Look through the lines below for the word "linejoin", and copy every line that has it.

+--

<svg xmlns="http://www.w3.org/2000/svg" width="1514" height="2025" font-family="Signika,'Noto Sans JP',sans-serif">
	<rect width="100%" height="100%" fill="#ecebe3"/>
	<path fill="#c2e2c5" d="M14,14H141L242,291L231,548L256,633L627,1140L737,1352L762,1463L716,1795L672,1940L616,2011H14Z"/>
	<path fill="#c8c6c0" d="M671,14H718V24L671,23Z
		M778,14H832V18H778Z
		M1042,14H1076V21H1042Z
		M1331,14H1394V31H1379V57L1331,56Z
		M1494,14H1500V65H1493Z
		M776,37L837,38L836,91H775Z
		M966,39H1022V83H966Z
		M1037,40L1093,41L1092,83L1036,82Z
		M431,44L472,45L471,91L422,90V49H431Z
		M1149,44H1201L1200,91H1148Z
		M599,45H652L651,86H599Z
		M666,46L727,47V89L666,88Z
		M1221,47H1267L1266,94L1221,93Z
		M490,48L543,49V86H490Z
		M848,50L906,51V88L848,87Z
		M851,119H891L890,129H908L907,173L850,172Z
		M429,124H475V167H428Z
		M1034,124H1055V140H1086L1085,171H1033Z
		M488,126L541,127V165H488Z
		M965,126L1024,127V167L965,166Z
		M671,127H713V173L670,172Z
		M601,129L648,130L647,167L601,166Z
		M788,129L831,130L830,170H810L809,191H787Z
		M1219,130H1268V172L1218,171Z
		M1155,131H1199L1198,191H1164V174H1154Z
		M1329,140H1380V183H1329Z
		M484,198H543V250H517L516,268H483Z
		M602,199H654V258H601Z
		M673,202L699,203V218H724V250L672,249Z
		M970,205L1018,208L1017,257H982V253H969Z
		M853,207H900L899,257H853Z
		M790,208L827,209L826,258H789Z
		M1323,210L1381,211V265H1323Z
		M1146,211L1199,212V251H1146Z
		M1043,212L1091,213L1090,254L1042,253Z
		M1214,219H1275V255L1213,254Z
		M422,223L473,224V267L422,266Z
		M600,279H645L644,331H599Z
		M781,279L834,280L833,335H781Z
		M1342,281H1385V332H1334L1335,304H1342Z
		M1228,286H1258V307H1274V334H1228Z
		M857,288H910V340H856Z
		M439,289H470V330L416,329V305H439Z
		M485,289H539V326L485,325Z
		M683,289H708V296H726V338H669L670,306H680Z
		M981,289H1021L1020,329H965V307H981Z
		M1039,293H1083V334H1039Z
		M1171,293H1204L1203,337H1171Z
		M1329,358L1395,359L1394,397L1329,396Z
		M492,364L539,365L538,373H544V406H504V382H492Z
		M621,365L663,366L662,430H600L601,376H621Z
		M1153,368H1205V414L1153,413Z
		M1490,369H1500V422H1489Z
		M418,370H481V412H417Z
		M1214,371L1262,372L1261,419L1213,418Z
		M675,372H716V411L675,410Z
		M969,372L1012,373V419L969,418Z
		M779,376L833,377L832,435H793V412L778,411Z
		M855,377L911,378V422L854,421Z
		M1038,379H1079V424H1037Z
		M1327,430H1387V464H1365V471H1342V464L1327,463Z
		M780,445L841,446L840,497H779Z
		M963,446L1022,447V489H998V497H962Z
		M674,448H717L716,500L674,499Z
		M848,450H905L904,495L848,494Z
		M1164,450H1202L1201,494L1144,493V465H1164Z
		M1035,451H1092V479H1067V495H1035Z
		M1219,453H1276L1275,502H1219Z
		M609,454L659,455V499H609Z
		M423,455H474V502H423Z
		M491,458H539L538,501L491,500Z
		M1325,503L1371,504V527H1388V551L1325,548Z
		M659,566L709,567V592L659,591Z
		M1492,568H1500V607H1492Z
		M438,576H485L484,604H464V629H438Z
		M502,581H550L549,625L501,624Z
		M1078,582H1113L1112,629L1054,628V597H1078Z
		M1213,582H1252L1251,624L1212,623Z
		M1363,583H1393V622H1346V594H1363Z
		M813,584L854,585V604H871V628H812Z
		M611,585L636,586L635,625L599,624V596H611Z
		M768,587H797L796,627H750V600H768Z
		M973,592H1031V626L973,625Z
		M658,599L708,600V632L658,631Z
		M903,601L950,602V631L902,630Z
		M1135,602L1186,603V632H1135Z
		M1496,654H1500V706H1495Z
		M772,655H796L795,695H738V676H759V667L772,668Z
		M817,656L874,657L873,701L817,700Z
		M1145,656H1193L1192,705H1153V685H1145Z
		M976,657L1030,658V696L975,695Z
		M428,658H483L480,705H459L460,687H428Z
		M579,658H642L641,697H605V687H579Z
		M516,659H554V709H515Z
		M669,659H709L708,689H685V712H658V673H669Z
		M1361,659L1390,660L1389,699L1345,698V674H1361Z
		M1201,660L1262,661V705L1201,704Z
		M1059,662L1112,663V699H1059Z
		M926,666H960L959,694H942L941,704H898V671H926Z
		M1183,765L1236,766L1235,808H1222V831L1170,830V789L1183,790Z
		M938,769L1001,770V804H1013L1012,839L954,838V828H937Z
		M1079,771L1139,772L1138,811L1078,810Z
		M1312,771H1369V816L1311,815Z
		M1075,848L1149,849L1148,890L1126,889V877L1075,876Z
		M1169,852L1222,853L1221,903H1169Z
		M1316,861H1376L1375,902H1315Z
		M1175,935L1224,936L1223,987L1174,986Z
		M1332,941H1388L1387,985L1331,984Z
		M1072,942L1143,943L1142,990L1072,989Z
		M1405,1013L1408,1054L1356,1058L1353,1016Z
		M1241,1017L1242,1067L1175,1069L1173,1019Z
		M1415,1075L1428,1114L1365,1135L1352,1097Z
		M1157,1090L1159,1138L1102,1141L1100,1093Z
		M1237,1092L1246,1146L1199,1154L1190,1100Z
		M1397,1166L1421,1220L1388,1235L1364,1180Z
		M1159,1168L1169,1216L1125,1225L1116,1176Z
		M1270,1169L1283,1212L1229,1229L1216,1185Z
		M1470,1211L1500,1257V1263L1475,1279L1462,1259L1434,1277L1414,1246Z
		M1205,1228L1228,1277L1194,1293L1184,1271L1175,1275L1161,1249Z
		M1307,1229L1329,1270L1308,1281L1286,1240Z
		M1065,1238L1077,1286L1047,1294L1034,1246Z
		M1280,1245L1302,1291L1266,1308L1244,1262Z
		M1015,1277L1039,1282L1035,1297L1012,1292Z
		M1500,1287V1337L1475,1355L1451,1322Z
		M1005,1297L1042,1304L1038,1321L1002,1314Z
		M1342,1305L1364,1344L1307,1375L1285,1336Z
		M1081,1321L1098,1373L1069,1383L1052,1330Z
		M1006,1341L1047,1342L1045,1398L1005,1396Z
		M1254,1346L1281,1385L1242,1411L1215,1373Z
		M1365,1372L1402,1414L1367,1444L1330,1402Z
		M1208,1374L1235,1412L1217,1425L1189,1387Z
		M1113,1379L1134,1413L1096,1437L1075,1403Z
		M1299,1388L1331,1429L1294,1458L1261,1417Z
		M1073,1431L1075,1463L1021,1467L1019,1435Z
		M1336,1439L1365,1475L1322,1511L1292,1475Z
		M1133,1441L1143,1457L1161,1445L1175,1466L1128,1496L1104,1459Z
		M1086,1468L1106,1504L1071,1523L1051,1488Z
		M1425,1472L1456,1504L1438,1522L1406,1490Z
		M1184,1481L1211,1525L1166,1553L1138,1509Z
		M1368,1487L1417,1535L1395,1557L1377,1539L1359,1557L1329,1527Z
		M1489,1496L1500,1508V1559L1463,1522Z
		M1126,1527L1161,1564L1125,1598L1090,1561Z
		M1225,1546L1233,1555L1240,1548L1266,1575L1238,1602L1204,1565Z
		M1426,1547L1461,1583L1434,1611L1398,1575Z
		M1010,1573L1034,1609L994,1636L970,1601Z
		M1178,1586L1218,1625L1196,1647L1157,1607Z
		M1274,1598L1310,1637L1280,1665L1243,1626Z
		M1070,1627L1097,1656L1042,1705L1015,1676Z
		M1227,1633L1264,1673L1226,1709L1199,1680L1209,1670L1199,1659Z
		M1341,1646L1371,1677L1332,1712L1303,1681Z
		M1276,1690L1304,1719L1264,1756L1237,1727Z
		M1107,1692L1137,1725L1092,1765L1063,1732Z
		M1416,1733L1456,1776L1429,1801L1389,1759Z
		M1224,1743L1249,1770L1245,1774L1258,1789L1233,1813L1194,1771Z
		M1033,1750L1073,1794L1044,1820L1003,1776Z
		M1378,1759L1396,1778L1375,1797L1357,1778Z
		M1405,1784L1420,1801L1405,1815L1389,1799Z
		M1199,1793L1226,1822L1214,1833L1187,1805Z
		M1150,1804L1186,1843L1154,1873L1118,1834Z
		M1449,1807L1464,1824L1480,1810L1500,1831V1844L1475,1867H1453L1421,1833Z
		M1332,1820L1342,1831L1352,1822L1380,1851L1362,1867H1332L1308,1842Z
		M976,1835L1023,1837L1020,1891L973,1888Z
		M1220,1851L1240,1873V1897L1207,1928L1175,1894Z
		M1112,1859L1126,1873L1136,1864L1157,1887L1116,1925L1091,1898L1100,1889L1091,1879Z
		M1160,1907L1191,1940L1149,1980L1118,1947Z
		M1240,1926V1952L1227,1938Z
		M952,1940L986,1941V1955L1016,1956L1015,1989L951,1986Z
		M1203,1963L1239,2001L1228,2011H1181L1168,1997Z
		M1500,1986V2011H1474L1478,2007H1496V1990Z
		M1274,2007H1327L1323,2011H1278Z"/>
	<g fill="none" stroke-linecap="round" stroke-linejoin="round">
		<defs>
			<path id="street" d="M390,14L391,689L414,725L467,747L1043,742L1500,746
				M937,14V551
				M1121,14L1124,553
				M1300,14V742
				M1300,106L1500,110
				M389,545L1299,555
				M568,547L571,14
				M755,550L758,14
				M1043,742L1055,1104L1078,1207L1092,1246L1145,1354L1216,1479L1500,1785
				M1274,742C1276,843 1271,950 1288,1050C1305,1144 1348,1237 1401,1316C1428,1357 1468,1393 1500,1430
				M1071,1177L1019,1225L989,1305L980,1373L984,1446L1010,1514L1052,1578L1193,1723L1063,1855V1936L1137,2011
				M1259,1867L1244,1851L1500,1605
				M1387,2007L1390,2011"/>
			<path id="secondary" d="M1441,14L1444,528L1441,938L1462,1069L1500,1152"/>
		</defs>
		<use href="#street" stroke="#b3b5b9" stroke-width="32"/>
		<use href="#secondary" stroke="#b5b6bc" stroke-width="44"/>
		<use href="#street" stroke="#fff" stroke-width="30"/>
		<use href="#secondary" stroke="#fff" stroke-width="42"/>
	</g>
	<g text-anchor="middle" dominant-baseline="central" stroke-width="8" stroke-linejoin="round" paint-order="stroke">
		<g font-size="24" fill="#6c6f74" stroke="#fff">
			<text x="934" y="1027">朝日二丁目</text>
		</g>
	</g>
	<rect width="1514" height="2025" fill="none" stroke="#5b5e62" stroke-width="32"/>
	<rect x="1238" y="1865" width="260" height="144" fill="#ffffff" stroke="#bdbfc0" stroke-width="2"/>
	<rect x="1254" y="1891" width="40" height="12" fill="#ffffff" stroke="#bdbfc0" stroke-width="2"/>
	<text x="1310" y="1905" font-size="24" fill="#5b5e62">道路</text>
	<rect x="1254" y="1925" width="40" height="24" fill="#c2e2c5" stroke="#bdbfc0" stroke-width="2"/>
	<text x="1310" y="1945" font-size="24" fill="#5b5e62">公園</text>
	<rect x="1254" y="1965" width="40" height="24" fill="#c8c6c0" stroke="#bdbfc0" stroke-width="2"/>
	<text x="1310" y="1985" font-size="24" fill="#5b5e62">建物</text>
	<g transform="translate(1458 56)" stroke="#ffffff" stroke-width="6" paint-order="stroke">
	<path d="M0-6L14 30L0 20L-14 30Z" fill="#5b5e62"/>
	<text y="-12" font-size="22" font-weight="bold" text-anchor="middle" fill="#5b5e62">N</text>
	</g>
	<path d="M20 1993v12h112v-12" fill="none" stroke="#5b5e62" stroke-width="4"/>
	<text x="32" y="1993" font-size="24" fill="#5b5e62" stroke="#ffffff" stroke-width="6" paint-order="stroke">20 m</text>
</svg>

+--

Task answer
	<g fill="none" stroke-linecap="round" stroke-linejoin="round">
	<g text-anchor="middle" dominant-baseline="central" stroke-width="8" stroke-linejoin="round" paint-order="stroke">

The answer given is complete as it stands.